Donostia International Physics Center (DIPC), PK 1072, 20080 Donostia-San Sebastian, Spain.
J Chem Inf Model. 2022 Dec 12;62(23):6069-6083. doi: 10.1021/acs.jcim.2c00879. Epub 2022 Nov 30.
We report an automated workflow for production free-energy simulation setup and analysis (ProFESSA) using the GPU-accelerated AMBER free-energy engine with enhanced sampling features and analysis tools, part of the AMBER Drug Discovery Boost package that has been integrated into the AMBER22 release. The workflow establishes a flexible, end-to-end pipeline for performing alchemical free-energy simulations that brings to bear technologies, including new enhanced sampling features and analysis tools, to practical drug discovery problems. ProFESSA provides the user with top-level control of large sets of free-energy calculations and offers access to the following key functionalities: (1) automated setup of file infrastructure; (2) enhanced conformational and alchemical sampling with the ACES method; and (3) network-wide free-energy analysis with the optional imposition of cycle closure and experimental constraints. The workflow is applied to perform absolute and relative solvation free-energy and relative ligand-protein binding free-energy calculations using different atom-mapping procedures. Results demonstrate that the workflow is internally consistent and highly robust. Further, the application of a new network-wide Lagrange multiplier constraint analysis that imposes key experimental constraints substantially improves binding free-energy predictions.

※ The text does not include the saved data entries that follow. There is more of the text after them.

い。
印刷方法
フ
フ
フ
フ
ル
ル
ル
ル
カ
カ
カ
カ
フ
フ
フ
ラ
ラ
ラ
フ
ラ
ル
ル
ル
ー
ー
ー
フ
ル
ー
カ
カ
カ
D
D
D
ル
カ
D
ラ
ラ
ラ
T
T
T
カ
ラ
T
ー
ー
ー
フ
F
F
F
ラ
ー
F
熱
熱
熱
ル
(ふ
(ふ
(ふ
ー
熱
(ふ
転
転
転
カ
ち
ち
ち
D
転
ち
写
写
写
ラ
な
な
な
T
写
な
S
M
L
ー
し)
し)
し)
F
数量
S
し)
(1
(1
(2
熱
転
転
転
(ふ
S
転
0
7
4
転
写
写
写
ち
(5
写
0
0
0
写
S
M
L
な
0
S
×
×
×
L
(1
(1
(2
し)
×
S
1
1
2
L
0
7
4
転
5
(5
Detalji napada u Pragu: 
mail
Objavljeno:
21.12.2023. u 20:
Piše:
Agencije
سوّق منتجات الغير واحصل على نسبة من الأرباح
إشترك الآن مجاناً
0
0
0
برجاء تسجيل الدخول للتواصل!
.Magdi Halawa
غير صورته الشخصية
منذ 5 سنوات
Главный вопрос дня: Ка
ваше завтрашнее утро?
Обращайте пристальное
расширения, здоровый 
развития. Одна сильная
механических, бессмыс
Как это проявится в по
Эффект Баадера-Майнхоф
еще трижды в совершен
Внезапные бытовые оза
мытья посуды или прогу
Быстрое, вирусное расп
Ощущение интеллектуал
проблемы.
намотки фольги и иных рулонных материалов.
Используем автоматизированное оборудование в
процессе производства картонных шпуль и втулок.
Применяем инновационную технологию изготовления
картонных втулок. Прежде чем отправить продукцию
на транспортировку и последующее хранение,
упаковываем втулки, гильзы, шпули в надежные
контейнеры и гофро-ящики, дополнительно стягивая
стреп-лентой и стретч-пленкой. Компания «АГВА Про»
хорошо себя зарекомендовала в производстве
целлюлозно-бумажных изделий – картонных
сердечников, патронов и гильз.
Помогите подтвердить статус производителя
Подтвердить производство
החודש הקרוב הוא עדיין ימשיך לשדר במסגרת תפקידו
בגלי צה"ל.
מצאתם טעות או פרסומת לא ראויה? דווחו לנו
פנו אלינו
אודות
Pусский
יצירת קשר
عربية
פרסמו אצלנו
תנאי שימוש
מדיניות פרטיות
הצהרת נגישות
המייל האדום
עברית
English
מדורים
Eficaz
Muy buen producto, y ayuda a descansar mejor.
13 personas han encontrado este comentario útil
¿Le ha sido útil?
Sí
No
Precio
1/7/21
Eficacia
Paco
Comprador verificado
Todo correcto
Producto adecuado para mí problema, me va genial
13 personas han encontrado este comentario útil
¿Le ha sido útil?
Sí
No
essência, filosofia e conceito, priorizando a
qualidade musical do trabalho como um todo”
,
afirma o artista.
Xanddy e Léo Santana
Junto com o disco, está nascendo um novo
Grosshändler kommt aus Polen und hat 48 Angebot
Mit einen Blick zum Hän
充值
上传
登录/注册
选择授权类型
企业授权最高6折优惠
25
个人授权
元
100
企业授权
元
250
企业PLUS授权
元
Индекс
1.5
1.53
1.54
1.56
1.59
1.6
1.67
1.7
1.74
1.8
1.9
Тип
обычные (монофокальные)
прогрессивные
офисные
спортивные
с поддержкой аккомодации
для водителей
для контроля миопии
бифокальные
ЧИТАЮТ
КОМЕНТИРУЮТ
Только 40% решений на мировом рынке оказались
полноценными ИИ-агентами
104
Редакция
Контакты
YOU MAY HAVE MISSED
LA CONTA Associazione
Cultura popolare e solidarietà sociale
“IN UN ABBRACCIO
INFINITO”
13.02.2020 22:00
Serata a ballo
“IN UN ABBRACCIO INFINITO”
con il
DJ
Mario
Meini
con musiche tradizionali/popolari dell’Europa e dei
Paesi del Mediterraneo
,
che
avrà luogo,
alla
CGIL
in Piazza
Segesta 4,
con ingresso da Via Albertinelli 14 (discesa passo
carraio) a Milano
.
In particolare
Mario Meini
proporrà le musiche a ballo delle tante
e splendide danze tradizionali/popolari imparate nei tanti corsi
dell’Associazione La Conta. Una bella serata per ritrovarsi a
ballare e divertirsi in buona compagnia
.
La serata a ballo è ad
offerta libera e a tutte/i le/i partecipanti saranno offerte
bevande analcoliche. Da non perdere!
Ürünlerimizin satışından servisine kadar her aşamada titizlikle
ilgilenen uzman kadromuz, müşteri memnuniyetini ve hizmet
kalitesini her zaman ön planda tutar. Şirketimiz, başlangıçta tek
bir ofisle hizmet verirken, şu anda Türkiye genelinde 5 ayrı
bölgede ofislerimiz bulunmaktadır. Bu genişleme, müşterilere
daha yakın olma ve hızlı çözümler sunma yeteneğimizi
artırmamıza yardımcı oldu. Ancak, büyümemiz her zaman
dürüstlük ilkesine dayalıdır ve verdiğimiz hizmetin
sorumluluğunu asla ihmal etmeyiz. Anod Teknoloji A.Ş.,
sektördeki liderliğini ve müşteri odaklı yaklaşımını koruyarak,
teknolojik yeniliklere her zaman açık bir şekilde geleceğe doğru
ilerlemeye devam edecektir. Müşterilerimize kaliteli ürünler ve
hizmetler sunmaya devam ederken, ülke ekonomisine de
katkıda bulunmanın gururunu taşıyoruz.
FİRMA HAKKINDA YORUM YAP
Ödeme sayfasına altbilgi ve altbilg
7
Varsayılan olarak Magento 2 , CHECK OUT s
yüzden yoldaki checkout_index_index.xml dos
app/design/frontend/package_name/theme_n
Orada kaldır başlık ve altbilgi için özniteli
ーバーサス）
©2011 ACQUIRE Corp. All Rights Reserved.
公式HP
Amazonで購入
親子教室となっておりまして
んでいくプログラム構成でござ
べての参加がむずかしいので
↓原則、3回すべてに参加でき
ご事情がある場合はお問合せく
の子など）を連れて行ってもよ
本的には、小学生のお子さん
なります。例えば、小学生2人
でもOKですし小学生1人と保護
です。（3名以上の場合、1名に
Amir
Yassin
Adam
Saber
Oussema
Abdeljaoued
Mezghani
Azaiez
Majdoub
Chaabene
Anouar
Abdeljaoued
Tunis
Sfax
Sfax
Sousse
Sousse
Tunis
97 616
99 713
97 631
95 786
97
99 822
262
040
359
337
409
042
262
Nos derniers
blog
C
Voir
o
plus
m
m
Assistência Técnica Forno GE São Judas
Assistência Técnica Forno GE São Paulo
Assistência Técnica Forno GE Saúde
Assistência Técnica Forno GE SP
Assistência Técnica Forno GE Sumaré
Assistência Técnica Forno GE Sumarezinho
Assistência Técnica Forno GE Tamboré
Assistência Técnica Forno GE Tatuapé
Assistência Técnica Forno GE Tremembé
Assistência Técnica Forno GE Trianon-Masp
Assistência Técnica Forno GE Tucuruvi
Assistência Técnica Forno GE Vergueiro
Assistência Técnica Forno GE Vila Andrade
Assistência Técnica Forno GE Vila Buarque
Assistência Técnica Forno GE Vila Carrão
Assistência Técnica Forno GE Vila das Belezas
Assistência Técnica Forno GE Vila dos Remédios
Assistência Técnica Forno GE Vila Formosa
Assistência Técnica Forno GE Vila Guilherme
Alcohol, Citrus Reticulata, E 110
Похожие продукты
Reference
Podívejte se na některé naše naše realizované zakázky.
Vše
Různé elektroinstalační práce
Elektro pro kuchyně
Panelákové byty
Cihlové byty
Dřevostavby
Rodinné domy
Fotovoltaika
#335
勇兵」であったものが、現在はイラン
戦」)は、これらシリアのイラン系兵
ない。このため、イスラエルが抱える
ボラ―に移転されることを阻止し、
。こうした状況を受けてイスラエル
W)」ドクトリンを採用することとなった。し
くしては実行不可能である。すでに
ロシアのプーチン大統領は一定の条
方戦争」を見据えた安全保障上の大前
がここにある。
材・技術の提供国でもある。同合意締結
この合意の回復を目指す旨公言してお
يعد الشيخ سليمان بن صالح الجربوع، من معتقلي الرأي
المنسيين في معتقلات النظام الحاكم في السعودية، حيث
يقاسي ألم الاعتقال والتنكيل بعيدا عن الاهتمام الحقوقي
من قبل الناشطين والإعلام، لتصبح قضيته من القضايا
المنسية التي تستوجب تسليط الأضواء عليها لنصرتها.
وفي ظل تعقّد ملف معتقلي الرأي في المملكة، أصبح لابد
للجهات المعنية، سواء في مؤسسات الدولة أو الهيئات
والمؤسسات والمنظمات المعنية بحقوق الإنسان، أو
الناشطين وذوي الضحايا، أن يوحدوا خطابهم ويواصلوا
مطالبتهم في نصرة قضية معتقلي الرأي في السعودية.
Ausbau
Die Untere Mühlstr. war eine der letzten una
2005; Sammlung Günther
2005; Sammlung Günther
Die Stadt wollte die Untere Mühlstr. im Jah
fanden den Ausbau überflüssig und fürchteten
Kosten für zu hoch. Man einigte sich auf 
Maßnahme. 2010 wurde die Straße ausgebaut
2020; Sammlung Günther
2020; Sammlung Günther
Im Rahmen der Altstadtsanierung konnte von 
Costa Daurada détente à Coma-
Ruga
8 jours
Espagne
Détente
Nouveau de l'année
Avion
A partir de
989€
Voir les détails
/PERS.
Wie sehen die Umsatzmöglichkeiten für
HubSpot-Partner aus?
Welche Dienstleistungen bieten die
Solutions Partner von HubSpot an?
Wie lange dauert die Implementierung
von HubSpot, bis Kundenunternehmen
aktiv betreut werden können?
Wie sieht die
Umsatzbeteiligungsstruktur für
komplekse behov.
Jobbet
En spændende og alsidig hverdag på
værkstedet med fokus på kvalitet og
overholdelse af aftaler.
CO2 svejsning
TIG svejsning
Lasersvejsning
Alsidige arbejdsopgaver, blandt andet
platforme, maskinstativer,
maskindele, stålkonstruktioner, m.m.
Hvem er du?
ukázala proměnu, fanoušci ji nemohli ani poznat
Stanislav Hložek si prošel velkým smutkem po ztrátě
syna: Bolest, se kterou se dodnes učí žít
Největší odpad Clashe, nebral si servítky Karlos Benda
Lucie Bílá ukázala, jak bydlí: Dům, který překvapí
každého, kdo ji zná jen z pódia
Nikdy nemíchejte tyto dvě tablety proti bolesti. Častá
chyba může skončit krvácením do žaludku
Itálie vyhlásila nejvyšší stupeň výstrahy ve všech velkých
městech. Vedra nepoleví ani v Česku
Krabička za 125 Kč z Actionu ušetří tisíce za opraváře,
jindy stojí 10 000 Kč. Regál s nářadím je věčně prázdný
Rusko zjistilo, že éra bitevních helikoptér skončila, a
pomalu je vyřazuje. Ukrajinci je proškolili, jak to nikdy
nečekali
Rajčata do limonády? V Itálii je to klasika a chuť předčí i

我们报告了一个使用 GPU 加速 AMBER 自由能引擎的自动化工作流程,该引擎具有增强的采样功能和分析工具,是 AMBER Drug Discovery Boost 包的一部分,已集成到 AMBER22 版本中。该工作流程建立了一个灵活的、端到端的管道,用于执行原子替换自由能模拟,利用包括新的增强采样功能和分析工具在内的技术来解决实际的药物发现问题。ProFESSA 为用户提供了对大量自由能计算的顶级控制,并提供了以下关键功能:(1)文件基础设施的自动设置;(2)使用 ACES 方法进行增强构象和原子替换采样;(3)通过可选的循环闭合和实验约束进行全网自由能分析。该工作流程应用于使用不同的原子映射程序执行绝对和相对溶剂化自由能以及相对配体-蛋白结合自由能计算。结果表明,该工作流程具有内部一致性和高度稳健性。此外,应用新的全网拉格朗日乘子约束分析,施加关键实验约束,可显著提高结合自由能预测。